#### PASSAGE
- - -
I found The Wealthy Barber on my dad’s night table when I was about 14 years old and decided to read it, cover to cover, because I thought it would give me a head start on my retirement savings plans. I spent a lot of time imagining all of the money I would have in the bank when I was ready to retire, if I saved just 10% of every paycheque I earned.
It’s a bit embarrassing to admit that I’m 31 now and I’ve only deposited $500 in my retirement savings account – embarrassing except for the fact that I spent that money having amazing, life-changing experiences instead. Don’t get me wrong, I definitely feel guilty when I see the meagre $500 sitting in the bank because I know that it wouldn’t be enough for me to spend even one month living in an old folks home, but it never seems like the right time to start trading my “now” time to earn my “later” money. I’ve also been questioning the whole idea of working and waiting ’til I’m 65 years old to start enjoying life – especially when there’s no guarantee that my investments will pan out or that I’ll live long enough to enjoy retirement anyway.
Doesn’t it seem a bit crazy to work super hard and wait so long to start living the life we really want? I keep wondering: What if there’s an alternative way to live that isn’t solely focused on the end game? It might be risky, but Mat and I want to see if we can find the perfect balance between fun and finances so that we can enjoy all of our years, not just the golden ones. Here’s a peek at our loose and unofficial lifestyle/retirement action plan:
- Work part time as much as possible so that we have extra time to do what we love, every single week.
- - -
#### WORK INSTRUCTIONS
A) Reproduce the retirement savings passage starting at "I found The" and ending at "paycheque I earned.".
B) Answer these questions from the retirement savings passage:
(i) About how old was the writer when they found The Wealthy Barber?
(ii) How much has the writer deposited in their retirement savings account?
(iii) What does the first point of the action plan say to do?
The listing after this point is separate from the retirement savings passage.

(Saved data entries)
- - -
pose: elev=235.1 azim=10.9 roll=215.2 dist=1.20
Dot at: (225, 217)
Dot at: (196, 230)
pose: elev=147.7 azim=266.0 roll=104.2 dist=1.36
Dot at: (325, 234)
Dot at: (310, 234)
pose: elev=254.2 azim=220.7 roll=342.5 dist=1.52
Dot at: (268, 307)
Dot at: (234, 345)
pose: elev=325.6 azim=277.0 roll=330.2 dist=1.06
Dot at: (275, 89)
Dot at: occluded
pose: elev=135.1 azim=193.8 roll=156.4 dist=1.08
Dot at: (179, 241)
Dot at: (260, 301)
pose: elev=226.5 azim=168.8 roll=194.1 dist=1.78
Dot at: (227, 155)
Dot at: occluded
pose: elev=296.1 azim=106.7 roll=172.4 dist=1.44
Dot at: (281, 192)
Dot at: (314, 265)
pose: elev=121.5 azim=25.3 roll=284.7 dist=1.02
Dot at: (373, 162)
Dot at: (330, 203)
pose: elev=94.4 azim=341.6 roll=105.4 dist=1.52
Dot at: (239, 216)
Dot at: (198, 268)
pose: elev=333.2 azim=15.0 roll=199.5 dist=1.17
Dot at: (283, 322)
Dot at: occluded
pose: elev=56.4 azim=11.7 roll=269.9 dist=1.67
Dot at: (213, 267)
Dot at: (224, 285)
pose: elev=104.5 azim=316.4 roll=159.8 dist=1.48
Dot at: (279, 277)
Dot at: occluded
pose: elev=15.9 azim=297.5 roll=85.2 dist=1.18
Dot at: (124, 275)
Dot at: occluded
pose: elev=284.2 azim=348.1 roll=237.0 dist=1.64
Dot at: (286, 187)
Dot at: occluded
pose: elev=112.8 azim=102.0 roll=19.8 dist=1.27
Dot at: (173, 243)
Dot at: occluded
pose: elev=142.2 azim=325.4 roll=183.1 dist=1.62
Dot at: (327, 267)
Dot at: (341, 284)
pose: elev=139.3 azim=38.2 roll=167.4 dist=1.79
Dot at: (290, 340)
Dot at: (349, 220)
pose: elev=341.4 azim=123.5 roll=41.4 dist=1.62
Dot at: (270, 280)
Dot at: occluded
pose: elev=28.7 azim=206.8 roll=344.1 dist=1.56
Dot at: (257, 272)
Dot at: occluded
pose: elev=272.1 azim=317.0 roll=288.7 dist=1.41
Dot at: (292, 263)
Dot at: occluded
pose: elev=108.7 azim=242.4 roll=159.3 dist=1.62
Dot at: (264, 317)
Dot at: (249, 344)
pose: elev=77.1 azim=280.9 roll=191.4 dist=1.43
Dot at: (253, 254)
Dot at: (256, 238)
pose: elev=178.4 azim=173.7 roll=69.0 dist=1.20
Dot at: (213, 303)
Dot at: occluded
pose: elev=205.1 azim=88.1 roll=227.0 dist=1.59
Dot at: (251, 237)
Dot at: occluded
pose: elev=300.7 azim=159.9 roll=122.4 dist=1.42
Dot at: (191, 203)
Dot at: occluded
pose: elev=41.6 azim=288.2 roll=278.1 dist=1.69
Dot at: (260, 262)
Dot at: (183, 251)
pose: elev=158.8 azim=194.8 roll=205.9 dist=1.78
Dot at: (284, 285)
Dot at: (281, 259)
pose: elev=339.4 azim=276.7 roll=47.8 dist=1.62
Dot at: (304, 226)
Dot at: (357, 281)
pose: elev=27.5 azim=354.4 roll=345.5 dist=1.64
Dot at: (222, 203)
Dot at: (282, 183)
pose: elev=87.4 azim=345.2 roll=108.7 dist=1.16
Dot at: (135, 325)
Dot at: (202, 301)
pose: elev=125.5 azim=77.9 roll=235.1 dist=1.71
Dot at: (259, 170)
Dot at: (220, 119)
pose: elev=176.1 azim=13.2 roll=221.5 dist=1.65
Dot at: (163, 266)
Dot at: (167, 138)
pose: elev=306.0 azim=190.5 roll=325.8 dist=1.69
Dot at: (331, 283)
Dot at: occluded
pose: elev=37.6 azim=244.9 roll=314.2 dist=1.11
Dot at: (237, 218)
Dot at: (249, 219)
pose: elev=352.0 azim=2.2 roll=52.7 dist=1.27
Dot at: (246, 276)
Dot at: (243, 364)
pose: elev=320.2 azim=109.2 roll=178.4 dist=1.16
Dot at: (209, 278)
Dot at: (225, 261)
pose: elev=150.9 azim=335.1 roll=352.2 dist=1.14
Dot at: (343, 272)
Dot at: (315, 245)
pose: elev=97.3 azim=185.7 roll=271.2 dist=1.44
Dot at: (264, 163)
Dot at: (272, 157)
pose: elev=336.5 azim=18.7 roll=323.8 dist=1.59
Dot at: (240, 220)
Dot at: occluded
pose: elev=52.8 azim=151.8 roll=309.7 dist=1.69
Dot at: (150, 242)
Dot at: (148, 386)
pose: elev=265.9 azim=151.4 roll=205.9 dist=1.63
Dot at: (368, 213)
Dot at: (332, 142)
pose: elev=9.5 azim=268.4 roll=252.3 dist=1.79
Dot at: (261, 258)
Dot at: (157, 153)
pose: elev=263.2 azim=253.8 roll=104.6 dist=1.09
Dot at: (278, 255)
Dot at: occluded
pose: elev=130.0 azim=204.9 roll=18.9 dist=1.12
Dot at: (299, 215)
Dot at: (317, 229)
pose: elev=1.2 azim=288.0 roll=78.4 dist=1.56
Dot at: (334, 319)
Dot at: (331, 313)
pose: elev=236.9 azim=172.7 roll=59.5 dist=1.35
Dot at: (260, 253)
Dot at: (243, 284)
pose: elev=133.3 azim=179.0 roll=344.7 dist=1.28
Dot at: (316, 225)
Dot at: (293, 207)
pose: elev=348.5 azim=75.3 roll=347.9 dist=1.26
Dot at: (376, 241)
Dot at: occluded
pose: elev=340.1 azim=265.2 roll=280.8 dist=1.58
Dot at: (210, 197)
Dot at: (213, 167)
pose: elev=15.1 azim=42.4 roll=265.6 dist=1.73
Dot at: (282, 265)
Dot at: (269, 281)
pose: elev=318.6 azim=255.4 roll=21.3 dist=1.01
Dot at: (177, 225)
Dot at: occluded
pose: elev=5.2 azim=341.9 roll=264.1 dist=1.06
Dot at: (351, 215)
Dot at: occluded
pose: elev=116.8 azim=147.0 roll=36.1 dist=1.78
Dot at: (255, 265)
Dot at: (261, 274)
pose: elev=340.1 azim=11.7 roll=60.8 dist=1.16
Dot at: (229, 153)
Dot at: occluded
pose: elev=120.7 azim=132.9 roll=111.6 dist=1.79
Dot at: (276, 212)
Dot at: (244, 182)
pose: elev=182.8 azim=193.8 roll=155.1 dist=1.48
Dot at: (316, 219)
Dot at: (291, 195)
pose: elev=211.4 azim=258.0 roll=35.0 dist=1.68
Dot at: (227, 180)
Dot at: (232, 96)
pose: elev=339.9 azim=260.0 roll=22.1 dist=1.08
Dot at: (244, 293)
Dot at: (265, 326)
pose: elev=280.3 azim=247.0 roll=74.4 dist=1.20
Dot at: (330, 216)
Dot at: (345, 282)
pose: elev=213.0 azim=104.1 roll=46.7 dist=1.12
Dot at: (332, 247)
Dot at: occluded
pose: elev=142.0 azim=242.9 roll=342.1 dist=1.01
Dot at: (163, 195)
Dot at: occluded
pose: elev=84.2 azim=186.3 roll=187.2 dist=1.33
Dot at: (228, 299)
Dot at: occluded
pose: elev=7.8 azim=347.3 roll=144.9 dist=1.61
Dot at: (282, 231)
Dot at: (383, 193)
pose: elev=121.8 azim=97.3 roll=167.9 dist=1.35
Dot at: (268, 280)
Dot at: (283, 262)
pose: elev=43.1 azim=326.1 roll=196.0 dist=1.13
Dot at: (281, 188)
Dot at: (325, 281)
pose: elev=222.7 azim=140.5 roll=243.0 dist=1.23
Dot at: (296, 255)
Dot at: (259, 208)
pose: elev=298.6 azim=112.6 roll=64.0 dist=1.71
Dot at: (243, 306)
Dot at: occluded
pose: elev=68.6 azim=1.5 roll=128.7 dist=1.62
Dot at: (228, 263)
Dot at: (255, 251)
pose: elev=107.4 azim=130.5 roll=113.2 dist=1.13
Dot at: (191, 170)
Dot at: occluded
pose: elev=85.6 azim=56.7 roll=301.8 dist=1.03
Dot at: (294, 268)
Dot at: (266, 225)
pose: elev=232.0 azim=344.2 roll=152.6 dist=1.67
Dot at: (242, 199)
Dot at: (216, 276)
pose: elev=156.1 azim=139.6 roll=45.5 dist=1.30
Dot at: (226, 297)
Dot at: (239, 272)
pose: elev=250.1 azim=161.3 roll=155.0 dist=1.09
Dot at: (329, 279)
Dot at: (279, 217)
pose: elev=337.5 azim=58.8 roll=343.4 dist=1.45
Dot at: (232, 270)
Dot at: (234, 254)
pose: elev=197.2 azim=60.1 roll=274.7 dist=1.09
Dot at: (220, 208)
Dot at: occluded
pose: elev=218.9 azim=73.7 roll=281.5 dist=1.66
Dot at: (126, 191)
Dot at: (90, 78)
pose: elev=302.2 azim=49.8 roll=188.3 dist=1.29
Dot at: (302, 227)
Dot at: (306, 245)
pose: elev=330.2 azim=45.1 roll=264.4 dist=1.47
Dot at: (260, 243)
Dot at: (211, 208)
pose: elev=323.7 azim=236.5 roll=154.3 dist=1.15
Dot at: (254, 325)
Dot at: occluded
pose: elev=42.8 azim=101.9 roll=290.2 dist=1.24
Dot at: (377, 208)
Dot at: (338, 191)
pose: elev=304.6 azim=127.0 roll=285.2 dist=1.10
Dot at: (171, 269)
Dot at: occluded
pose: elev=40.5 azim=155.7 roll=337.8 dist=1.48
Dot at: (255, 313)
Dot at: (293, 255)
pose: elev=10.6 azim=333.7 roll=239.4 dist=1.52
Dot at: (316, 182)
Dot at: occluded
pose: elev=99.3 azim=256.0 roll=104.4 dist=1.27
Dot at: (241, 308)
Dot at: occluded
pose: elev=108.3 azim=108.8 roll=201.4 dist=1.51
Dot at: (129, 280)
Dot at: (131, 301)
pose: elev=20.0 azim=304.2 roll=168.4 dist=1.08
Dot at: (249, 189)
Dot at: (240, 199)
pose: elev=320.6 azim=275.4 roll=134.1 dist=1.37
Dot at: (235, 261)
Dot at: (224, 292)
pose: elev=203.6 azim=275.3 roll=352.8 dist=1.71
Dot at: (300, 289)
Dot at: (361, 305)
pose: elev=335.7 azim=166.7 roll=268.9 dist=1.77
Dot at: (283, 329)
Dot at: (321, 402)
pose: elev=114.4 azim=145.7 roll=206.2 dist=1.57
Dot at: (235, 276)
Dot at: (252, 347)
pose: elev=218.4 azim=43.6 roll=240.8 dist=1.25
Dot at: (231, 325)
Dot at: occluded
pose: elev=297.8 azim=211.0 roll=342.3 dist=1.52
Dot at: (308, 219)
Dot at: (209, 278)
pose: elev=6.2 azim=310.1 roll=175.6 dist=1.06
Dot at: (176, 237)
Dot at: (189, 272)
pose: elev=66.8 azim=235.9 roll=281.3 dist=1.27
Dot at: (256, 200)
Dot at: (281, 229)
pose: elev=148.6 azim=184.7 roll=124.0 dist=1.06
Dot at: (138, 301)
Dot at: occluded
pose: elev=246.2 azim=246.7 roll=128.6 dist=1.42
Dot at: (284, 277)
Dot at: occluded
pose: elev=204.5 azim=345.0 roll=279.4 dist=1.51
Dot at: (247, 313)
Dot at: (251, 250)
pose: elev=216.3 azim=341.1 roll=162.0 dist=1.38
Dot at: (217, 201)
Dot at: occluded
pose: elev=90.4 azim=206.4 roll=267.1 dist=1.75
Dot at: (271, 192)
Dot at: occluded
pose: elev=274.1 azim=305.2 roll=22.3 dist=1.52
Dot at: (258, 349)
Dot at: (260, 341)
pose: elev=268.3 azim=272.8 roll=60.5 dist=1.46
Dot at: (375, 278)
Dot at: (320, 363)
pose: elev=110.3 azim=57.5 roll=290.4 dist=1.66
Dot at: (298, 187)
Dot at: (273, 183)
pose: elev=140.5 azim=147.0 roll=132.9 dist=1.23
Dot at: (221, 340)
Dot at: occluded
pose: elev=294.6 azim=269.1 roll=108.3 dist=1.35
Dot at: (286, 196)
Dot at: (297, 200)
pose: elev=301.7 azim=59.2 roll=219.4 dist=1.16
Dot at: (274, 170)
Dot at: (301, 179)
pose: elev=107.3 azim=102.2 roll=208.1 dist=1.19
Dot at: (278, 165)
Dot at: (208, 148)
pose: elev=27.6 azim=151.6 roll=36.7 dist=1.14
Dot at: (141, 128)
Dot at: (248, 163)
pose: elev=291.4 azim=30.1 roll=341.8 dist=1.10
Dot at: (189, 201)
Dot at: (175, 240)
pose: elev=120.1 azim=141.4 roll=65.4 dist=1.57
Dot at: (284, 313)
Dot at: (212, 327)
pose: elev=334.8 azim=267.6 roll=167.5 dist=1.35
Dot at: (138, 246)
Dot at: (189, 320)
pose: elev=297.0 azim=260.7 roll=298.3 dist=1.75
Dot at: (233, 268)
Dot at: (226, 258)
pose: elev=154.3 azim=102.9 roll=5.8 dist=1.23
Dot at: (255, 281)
- - -
#### ANSWER LIST
A)
I found The Wealthy Barber on my dad’s night table when I was about 14 years old and decided to read it, cover to cover, because I thought it would give me a head start on my retirement savings plans. I spent a lot of time imagining all of the money I would have in the bank when I was ready to retire, if I saved just 10% of every paycheque I earned.

B)
(i) About 14 years old.
(ii) $500.
(iii) Work part time as much as possible, so there is extra time every week to do what they love.